Burnun konuşma üzerine olan etkisi
Burun, sesleri çıkarma işlevinde sekonder olarak görev yapar. Her insanın kendine has sesi vardır. Burundaki patolojiler kişinin ses karakterini bozabilirler. Burunda mevcut olan obstrüktif patolojiler burnun rezonasyona katılmasını azaltırken, yarık damak ve velofarengeal yetmezlik gibi patolojiler burnun rezonasyona gereğinden fazla katılmasına neden olurlar .
Burun, özellikle ‘’m’’ ve ‘’n’’ harflerinin çıkarılmasında görev yapar. Burundaki obstrüksiyonlarda bu ünsüzlerin söylenememesinden dolayı denazal konuşma meydana gelir.
Solunum Fonksiyonu ve Nazal Direnç
Burun solunum yollarının ilk organı olup, solunan havayı alt solunum yollarına iletir. Buruna giren hava 3 bölgeden alt solunum yollarına iletilir. Havanın büyük çoğunluğu orta meatustan geçerken az bir kısmı ise alt meatus ve olfaktör bölgeden geçerek alt solunum yollarına iletilir.

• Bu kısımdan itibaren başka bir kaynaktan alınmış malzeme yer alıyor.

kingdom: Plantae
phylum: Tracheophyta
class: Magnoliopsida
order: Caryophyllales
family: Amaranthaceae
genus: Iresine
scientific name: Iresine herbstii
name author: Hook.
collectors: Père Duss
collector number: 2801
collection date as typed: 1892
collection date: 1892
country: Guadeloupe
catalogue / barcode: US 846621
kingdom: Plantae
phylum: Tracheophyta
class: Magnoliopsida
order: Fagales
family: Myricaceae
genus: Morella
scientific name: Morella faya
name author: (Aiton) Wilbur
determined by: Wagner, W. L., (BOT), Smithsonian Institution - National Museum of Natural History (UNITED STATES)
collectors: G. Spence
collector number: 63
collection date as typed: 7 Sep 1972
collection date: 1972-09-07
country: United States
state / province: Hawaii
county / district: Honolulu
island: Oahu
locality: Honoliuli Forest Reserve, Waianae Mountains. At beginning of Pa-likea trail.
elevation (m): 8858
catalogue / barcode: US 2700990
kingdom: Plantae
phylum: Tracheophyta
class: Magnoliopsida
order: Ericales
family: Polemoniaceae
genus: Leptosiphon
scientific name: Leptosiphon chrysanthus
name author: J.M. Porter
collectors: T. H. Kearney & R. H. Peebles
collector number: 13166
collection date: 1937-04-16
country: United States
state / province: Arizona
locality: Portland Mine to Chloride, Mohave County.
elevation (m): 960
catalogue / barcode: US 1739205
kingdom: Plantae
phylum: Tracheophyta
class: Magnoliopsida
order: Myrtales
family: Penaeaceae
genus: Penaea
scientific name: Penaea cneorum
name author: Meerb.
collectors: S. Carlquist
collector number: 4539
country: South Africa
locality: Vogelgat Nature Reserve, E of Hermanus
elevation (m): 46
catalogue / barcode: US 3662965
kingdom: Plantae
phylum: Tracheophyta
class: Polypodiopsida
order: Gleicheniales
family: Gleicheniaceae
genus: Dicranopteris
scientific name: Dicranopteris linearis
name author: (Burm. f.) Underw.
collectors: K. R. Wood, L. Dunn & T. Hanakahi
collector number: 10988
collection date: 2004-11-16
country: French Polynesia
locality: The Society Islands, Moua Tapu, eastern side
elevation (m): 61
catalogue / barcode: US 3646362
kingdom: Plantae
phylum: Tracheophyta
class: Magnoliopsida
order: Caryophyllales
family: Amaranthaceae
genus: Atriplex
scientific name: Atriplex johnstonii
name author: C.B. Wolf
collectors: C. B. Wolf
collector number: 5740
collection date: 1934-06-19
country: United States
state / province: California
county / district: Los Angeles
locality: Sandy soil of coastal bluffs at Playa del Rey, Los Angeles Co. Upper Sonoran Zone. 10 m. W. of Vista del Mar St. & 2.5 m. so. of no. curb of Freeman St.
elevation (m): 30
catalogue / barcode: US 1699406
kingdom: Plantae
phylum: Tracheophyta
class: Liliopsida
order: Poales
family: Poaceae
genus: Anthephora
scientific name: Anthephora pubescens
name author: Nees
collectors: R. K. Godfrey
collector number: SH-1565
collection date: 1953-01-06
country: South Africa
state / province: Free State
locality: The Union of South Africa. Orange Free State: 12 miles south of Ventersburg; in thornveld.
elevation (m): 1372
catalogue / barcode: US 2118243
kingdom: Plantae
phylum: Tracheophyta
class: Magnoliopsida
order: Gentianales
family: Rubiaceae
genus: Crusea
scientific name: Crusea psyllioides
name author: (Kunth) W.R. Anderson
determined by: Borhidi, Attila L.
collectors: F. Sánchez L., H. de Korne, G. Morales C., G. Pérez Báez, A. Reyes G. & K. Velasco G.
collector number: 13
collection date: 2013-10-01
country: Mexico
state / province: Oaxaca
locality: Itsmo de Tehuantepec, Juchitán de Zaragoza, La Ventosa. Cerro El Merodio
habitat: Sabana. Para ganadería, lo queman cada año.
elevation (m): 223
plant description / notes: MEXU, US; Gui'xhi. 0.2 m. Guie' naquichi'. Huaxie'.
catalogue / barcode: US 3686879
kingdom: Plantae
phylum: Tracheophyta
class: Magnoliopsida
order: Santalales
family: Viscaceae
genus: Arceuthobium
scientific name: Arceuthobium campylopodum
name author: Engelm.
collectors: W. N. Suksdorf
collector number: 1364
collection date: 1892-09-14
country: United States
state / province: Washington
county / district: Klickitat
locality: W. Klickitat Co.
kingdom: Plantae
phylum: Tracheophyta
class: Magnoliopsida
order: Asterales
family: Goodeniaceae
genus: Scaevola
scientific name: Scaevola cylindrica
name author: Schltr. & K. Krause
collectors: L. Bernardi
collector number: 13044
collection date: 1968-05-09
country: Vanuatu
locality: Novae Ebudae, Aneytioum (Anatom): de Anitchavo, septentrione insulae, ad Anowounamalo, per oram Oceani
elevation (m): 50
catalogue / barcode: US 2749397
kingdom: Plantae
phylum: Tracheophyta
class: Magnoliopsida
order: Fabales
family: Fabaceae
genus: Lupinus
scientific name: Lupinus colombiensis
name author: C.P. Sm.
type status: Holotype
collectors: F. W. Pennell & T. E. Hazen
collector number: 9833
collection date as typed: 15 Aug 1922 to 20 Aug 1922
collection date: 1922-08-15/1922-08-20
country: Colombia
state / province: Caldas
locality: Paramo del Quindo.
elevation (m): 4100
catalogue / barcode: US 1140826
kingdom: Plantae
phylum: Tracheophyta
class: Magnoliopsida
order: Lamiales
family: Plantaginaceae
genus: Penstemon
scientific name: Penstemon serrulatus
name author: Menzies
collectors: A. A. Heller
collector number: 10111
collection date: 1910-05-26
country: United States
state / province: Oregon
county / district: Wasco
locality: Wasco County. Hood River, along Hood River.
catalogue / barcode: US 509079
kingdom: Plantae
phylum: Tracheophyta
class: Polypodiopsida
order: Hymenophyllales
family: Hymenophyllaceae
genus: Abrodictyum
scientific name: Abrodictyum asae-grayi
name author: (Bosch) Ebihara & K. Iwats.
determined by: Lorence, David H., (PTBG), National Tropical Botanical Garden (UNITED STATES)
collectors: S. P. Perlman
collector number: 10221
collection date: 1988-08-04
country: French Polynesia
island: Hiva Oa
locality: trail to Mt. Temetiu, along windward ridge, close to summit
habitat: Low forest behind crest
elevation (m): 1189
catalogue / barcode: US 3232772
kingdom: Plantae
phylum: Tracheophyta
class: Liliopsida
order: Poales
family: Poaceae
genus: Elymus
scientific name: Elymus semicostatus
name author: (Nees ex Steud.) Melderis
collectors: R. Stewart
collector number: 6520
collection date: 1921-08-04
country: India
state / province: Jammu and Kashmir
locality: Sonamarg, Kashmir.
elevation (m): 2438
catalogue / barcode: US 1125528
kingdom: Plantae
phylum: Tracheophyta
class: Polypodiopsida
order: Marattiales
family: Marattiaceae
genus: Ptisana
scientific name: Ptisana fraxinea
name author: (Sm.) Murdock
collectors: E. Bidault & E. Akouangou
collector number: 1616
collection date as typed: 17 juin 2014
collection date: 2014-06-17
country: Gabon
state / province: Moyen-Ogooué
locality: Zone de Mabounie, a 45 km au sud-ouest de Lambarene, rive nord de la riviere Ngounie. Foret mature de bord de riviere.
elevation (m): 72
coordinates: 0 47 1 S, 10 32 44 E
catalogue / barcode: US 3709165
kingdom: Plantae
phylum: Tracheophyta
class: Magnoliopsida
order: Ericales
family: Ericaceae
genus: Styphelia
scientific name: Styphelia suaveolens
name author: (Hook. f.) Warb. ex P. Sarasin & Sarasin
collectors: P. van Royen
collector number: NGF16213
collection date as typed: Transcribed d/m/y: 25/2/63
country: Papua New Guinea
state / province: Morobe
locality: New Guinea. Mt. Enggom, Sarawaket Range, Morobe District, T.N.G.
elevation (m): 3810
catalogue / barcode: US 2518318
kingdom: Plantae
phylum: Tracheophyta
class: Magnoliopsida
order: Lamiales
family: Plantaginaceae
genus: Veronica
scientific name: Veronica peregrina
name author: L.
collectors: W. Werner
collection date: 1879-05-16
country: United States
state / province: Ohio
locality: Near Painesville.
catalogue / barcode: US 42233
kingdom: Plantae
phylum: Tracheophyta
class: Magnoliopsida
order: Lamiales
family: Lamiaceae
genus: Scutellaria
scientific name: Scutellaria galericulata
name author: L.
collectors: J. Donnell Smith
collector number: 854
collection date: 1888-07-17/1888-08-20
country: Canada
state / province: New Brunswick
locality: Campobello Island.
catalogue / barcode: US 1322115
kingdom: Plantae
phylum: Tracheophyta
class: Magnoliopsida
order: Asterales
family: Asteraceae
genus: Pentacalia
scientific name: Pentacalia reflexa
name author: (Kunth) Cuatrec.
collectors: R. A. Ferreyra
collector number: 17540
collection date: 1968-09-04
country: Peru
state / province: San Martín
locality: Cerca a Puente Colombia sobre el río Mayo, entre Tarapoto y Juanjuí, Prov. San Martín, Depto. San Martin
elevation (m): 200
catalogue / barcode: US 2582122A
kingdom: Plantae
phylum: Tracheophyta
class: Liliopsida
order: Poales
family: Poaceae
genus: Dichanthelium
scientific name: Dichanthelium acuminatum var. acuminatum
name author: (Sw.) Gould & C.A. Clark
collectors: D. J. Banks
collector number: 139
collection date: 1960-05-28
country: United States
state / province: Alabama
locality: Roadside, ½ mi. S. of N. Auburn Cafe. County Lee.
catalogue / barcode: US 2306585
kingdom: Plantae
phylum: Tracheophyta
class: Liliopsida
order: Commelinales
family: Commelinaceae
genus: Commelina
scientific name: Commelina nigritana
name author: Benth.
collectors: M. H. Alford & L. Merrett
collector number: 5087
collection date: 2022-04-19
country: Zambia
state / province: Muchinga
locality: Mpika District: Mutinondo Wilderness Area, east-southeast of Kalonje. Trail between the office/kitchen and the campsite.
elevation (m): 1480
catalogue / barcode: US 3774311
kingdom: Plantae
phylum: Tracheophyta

Solunan hava, anterior narisler sayesinde buruna 60 derece dik konumda yavaş olarak girer. Konkalara doğru iletilir. Burunun en dar ve dirençli kısmı olan ostium internumda akım yön değiştirir ve akım hızı artar. Hava, ostium internumu geçtikten sonra nazal kavite içinde dağılarak akım hızı azalır. Hava daha sonra daha geniş alan olan posterior narese ulaşır.
Düşük akım hızında, inspirasyon sırasında daha az türbülans oluşur ve dilatör kaslar kasılır. Bu nedenle; inspirasyon sırasında gözlenen nazal direnç, ekspirasyon sırasında gözlenen nazal dirence oranla daha azdır.
Yüksek akım hızında ise alar kollaps gözlendiğinden bu durum tersine döner ve inspirasyonda daha fazla nazal direnç gözlenir.
Solunum rezistansını nazal valv dışında, mukozal erektil dokular, hipoksi ve hiperkapni etkilemektedir. Hipoksi ve hiperkapni rezistansın azalmasına neden olurken, mukozalardaki kan göllenmesi ödeme bu da rezistans artışına sebep olmaktadır. Mukozalardaki kan akımının düzenlenmesi otonom sinir sistemi ve nörotransmitterler aracılığı ile olmaktadır.